Bromodomain and PHD finger containing protein 1 (BRPF1) is a chromatin reader which complexes with histone acetyltransferases KAT6A and KAT6B. The BRPF1 complex plays essential roles in neurodevelopment, with heterozygous BRPF1 loss leading to neurodevelopmental disorders (NDDs), primarily the BRPF1 haploinsufficiency disorder Intellectual Developmental Disorder with Dysmorphic Facies and Ptosis (IDDDFP). Indeed, heterozygous loss of KAT6A and KAT6B also leads to NDD’s. These disorders are characterised by intellectual disability and global developmental delay.
The molecular mechanism of BRPF1, KAT6A and KAT6B has not been thoroughly investigated owing to issues in reliable detection methods and low endogenous expression. Using CRISPR-Cas9 editing via ribonucleoprotein nucleofection, we have successfully HiBiT tagged BRPF1, KAT6A and KAT6B, as well as BRPF family members BRPF2/BRD1 and BRPF3 in human neuroblastoma SH-SY5Y cells. Furthermore, we have introduced IDDDFP patient pathogenic variants into HiBiT-BRPF1 to directly investigate the molecular consequences of different variants.
For the first time, we have identified the genomic binding targets of BRPF1 through Cut&Run using the HiBiT antibody, and will extend this to the other targets.
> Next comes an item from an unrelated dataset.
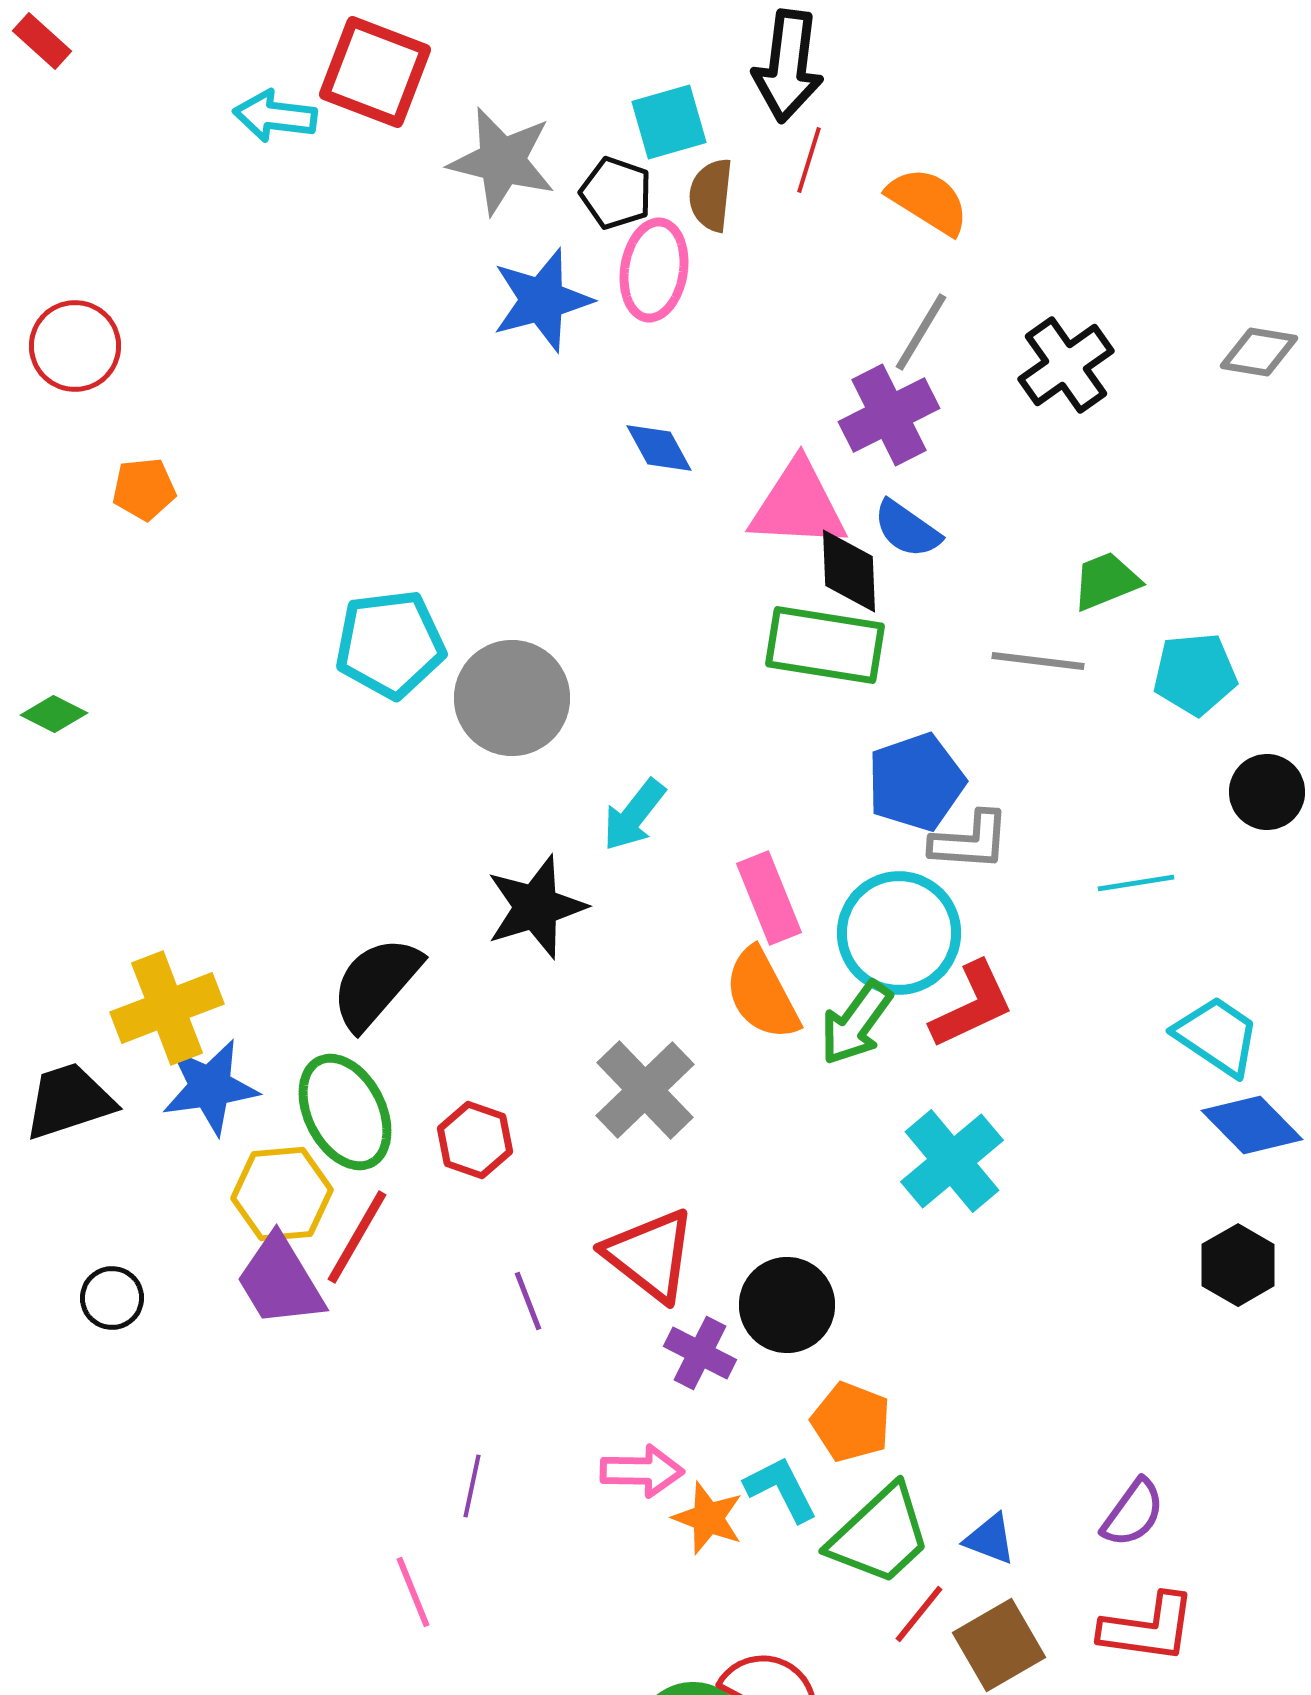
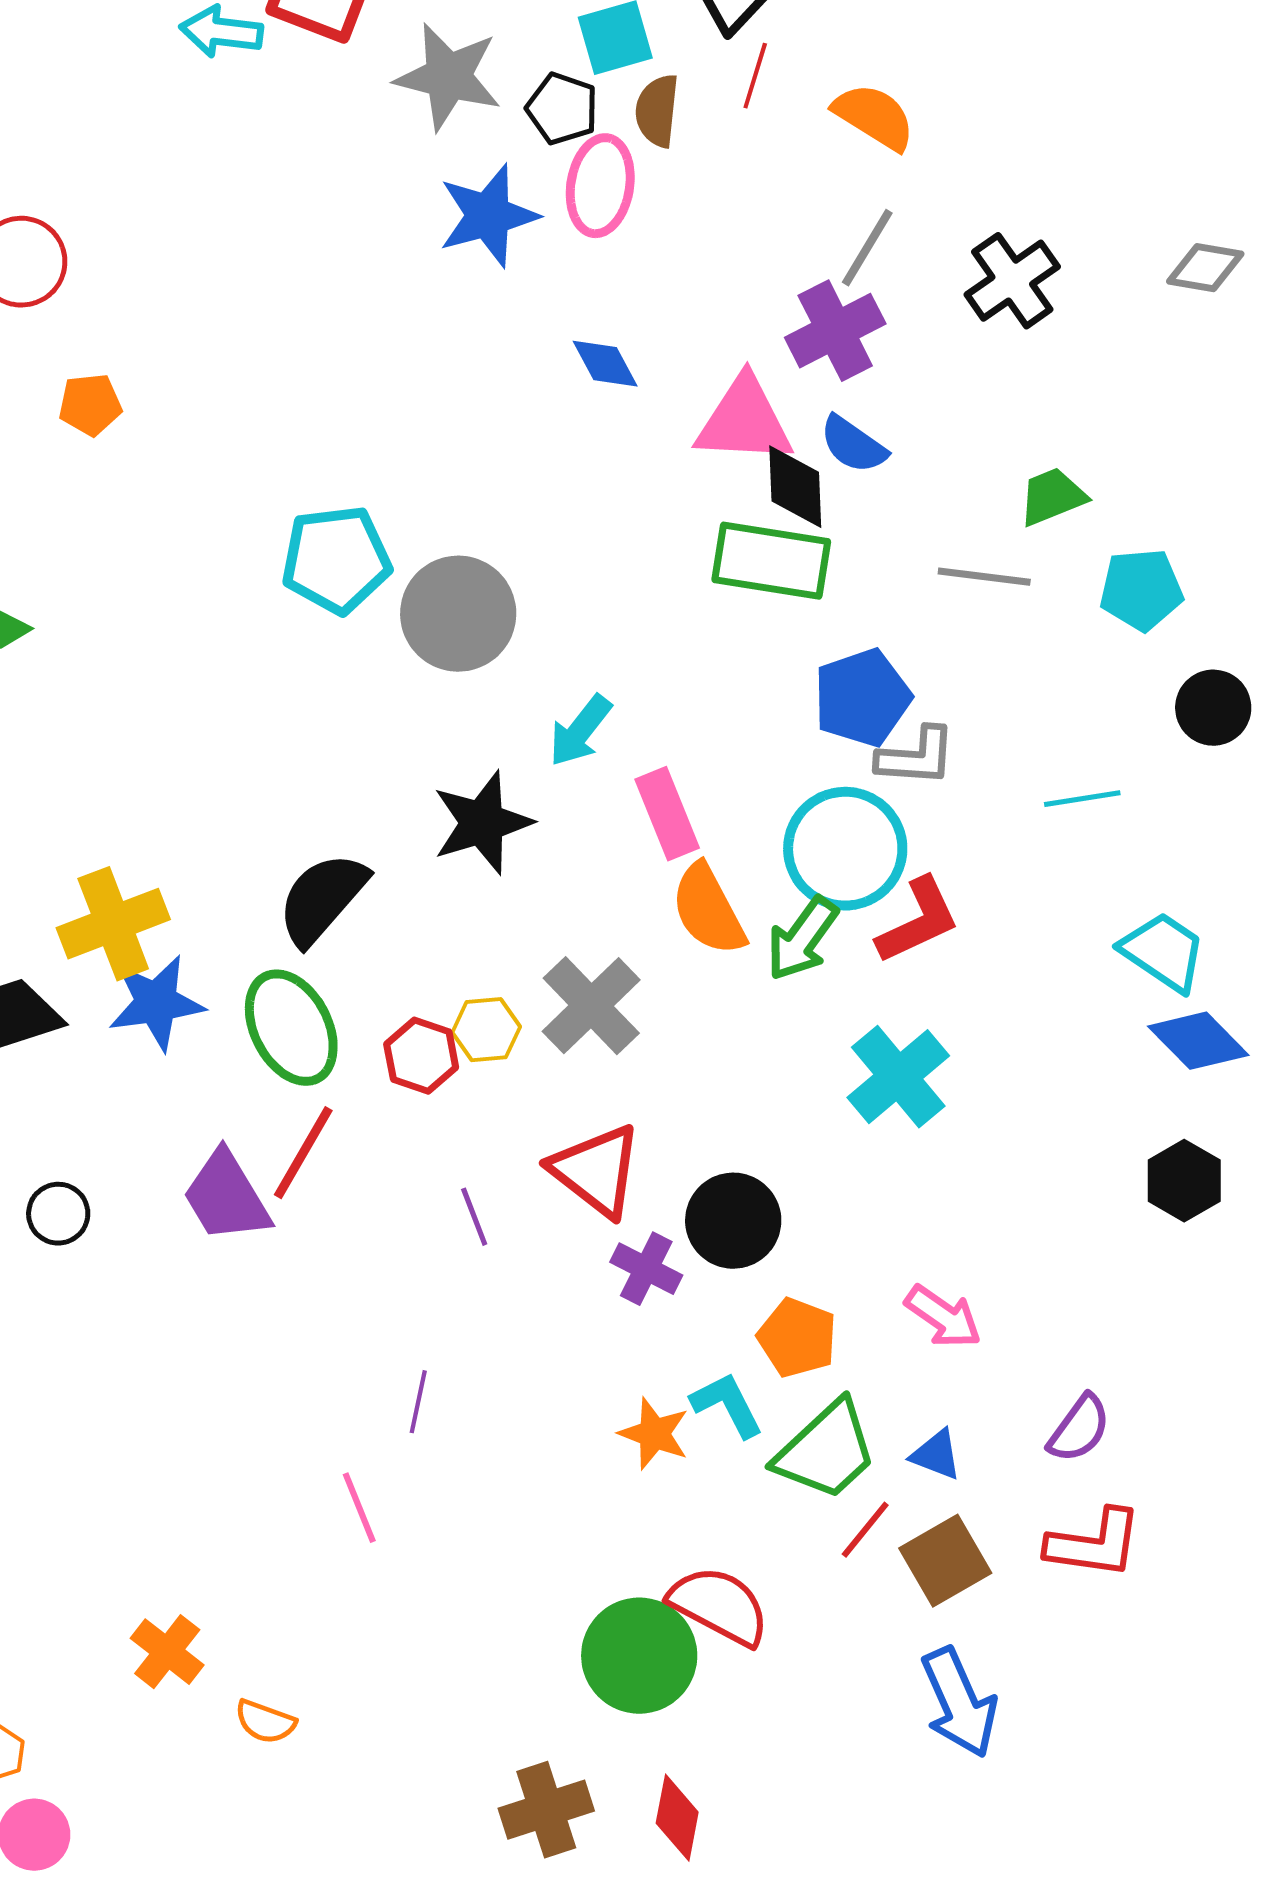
pink rectangle: (769, 898) -> (667, 814), moved
yellow hexagon: (282, 1194) -> (486, 1030), moved, size x0.7
pink arrow: (642, 1471) -> (943, 1317), moved, turned 34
Additionally, using the HiBiT toolkit, we have detected BRPF1 and complex members via immunofluorescence microscopy, on-blot luciferase assay and luminescence plate-based methods. Furthermore, experiments carried out in BRPF1 patient pathogenic variant lines support that IDDDFP is a BRPF1 haploinsufficiency disorder, with patient variants resulting in a loss of function.